Sasfin Wealth senior equity analyst Alec Abraham also welcomed the plan, but said none of Pick n Pay’s competitors had been standing still and it would not be easy to win back customers.
Abraham sees opportunities for Pick n Pay and Checkers in predominantly middle-class areas, but said the top end of the market will be harder because Woolworths is “extremely well represented in the upper-income areas”.
He said there are plenty of properties available to help the group realise its ambitions for more stores, given the dearth of space in the wake of the Covid pandemic and weak economic growth that led to many businesses closing down.
Cost savings through its new Eastport distribution centre were also positive, Abraham said.
All Weather Capital portfolio manager Chris Reddy said Pick n Pay’s agreement with Takealot is a good initiative because the group can also potentially cross-sell into Takealot’s existing client base, but more information is needed on the pricing strategy.
Reddy’s concern is that the plan to split the brands will cost much in a tough macro-economic environment characterised by rising inflation and tougher competition.
Global retail peers such as Target and Walmart have already sounded the alarm on profit due to rising freight, fuel, and labour costs, coupled with continued supply chain disruptions, said Reddy. He is concerned about the group taking on debt to fund the expansion in a rising interest rate environment.

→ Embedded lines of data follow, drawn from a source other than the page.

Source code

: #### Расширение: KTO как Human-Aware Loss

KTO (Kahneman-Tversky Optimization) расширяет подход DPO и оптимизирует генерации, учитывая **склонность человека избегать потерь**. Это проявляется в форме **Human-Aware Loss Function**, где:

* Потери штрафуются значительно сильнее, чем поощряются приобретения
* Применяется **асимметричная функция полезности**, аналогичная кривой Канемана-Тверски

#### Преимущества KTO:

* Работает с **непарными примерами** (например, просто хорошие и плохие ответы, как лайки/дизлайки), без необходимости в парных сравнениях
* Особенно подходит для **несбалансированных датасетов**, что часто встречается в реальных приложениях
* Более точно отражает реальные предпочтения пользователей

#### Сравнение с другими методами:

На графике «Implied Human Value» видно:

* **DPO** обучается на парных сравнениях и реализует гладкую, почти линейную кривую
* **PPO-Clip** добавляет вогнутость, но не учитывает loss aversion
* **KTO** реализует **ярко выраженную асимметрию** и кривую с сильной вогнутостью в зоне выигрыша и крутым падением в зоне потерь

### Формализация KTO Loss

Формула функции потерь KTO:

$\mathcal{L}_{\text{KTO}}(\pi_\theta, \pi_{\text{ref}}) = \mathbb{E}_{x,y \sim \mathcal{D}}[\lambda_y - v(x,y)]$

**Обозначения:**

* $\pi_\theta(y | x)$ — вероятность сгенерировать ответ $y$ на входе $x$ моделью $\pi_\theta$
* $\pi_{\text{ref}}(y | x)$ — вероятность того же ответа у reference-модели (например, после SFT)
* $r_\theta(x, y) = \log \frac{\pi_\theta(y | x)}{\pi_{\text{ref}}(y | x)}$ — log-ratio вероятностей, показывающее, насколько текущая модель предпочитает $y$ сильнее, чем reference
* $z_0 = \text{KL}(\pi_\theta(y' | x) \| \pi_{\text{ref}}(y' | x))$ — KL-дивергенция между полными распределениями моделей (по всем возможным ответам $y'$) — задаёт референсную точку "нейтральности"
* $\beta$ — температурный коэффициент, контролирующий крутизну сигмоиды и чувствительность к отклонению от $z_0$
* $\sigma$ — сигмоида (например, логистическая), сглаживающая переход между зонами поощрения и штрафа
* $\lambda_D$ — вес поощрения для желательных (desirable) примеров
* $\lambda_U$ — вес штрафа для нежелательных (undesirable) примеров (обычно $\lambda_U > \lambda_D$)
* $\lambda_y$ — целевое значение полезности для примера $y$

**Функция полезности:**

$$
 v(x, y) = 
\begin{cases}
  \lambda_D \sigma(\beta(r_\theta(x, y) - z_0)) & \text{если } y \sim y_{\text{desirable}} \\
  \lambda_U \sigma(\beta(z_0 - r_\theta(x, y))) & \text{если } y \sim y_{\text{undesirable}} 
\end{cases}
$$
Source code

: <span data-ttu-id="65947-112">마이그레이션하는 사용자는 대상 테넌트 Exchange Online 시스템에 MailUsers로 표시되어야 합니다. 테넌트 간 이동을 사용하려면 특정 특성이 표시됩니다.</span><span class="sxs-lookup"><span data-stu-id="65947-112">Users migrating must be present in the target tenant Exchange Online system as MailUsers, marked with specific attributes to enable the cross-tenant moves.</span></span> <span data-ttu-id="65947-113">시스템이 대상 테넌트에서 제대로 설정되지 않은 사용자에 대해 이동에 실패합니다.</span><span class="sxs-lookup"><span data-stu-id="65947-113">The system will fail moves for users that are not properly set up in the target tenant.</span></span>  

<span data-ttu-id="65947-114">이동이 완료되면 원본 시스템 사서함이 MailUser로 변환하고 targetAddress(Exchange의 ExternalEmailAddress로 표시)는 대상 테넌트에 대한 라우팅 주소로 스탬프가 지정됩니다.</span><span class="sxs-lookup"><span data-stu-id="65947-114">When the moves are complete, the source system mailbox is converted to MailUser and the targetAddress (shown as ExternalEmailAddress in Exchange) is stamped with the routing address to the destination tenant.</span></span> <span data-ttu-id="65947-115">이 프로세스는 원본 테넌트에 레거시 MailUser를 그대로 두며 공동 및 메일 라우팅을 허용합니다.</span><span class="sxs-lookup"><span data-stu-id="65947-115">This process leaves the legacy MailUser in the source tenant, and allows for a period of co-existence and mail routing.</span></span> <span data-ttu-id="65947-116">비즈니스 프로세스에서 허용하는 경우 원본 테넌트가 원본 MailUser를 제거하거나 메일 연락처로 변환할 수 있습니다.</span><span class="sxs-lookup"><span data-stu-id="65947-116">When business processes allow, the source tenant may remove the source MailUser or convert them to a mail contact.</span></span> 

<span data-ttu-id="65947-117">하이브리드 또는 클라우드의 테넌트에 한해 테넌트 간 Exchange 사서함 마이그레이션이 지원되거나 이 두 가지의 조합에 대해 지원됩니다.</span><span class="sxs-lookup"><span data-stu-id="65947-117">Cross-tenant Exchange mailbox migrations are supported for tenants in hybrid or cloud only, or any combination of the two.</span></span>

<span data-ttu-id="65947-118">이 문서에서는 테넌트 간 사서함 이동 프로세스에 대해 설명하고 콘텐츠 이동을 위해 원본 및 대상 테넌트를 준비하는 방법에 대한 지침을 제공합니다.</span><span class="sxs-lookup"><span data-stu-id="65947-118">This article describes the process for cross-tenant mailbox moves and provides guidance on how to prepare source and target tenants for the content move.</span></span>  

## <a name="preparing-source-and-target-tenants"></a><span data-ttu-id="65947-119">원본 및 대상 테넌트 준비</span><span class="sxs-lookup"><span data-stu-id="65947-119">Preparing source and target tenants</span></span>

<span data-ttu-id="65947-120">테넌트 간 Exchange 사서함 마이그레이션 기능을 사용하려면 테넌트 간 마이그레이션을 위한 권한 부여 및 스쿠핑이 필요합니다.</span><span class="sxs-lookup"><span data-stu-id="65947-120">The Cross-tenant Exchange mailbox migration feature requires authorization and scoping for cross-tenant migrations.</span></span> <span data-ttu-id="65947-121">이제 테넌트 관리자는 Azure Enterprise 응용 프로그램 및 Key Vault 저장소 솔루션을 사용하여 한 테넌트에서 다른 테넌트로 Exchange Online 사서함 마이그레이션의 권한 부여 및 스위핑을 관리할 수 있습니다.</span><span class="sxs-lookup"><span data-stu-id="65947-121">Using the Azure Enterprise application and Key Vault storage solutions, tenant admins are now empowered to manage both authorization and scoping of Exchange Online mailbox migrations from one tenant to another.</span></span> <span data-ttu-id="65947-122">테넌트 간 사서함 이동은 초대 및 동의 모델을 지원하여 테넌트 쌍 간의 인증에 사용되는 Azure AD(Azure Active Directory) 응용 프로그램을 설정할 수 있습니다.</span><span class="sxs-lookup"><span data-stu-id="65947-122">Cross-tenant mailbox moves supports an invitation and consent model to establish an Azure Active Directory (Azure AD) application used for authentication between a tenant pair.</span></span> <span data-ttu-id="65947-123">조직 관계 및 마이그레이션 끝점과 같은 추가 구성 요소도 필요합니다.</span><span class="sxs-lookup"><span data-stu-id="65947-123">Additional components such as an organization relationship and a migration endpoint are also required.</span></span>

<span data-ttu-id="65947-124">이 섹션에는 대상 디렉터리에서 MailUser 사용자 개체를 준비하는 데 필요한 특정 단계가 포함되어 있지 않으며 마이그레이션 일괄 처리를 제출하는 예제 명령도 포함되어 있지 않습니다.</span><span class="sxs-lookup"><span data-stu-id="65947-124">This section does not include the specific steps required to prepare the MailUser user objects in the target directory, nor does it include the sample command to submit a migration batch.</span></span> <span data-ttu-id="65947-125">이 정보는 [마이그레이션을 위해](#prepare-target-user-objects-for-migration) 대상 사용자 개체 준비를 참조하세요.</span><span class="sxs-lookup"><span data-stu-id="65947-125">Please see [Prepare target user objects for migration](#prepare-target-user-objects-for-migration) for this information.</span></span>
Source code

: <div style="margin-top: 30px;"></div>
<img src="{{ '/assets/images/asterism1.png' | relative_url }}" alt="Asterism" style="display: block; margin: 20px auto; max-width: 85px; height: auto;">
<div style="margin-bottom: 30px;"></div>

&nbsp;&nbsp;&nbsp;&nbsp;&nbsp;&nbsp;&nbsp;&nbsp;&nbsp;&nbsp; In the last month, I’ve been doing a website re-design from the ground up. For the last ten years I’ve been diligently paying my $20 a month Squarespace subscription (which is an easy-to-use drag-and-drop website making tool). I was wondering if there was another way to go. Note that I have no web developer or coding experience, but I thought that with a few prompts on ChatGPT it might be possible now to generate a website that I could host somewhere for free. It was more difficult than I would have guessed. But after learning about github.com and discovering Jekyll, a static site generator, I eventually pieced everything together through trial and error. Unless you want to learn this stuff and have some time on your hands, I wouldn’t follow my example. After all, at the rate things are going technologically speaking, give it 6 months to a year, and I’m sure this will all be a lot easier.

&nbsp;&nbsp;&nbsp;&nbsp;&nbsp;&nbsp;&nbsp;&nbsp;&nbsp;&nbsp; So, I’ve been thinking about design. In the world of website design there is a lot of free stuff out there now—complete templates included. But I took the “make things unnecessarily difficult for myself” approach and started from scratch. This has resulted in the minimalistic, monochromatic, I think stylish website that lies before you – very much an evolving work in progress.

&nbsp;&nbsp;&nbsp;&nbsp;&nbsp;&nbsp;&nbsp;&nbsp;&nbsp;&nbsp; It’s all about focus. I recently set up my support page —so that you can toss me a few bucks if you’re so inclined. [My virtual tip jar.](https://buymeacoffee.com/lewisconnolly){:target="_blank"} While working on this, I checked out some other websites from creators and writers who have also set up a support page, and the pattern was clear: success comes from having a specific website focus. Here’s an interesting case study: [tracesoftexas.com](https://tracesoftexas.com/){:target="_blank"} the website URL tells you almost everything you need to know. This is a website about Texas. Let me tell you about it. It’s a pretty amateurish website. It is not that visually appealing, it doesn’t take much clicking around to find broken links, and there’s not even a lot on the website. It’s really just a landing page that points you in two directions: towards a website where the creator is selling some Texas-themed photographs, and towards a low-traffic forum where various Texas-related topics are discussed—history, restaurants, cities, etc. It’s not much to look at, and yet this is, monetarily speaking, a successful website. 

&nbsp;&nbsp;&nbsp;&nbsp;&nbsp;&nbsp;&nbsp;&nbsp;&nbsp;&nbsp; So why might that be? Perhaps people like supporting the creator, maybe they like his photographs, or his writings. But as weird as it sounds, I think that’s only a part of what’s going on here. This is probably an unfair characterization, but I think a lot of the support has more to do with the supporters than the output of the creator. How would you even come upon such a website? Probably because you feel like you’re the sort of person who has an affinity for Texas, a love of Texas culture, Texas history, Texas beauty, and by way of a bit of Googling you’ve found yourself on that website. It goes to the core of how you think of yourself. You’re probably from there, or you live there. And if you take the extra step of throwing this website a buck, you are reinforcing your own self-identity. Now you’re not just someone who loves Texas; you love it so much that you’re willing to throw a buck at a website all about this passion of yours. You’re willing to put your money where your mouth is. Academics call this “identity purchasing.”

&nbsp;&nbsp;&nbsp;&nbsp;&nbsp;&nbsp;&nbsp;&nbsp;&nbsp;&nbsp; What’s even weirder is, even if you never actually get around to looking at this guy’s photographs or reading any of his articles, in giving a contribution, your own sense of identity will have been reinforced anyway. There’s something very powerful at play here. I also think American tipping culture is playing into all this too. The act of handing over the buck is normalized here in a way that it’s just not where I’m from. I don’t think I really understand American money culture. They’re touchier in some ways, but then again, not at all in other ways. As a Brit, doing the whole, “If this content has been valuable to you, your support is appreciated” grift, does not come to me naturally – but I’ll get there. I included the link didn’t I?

Pick n Pay has seven pilot stores that are almost ready and plans to launch three upmarket Pick n Pay stores and two Project Red outlets this week.
The Pick n Pay stores are in Table Bay Mall and N1 City in Cape Town, and in Lonehill Shopping Centre in Johannesburg. Cape Town and Pretoria will each get a Project Red store at the Vangate and Nkomo malls, respectively. By June, two more Project Red stores will be launched in Goodwood and Eerste Rivier in Cape Town, with a Pick n Pay store in Hout Bay.